Callum Brodrick

Personal information
- Full name: Callum Ashley J Brodrick
- Born: 24 January 1998 (age 28) Burton upon Trent, Staffordshire, England
- Batting: Right-handed
- Bowling: Right-arm medium
- Role: Batsman

Domestic team information
- 2017–2018: Derbyshire (squad no. 19)
- First-class debut: 11 August 2017 Derbys v West Indians
- List A debut: 1 June 2018 Derbys v Northamptonshire

Career statistics
| Competition | FC | LA | T20 |
| Matches | 2 | 2 | 6 |
| Runs scored | 71 | 11 | 40 |
| Batting average | 23.66 | 11.00 | 10.00 |
| 100s/50s | 0/1 | 0/0 | 0/0 |
| Top score | 52 | 11 | 14 |
| Catches/stumpings | 3/– | 2/– | 2/– |
- Source: Cricinfo, 20 July 2018

= Callum Brodrick =

English cricketer (born 1998)

Callum Ashley J Brodrick (born 24 January 1998) is an English cricketer.
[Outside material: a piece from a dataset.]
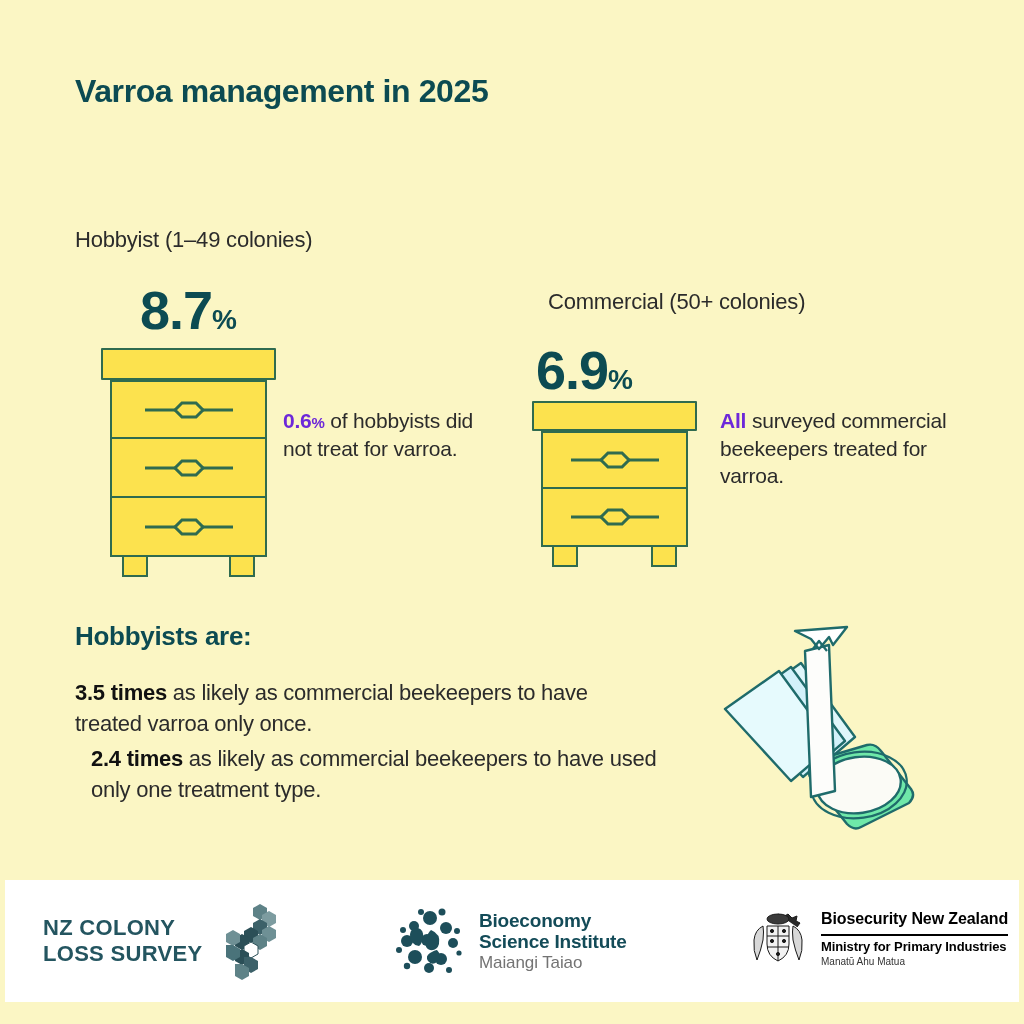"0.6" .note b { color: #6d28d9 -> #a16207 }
He made his Twenty20 cricket debut for Derbyshire in the 2017 NatWest t20 Blast on 19 July 2017. He made his first-class debut for Derbyshire against the West Indies on 11 August 2017 during their tour of England. He signed a two-year professional contract with Derbyshire in September 2017. He made his List A debut for Derbyshire in the 2018 Royal London One-Day Cup on 1 June 2018.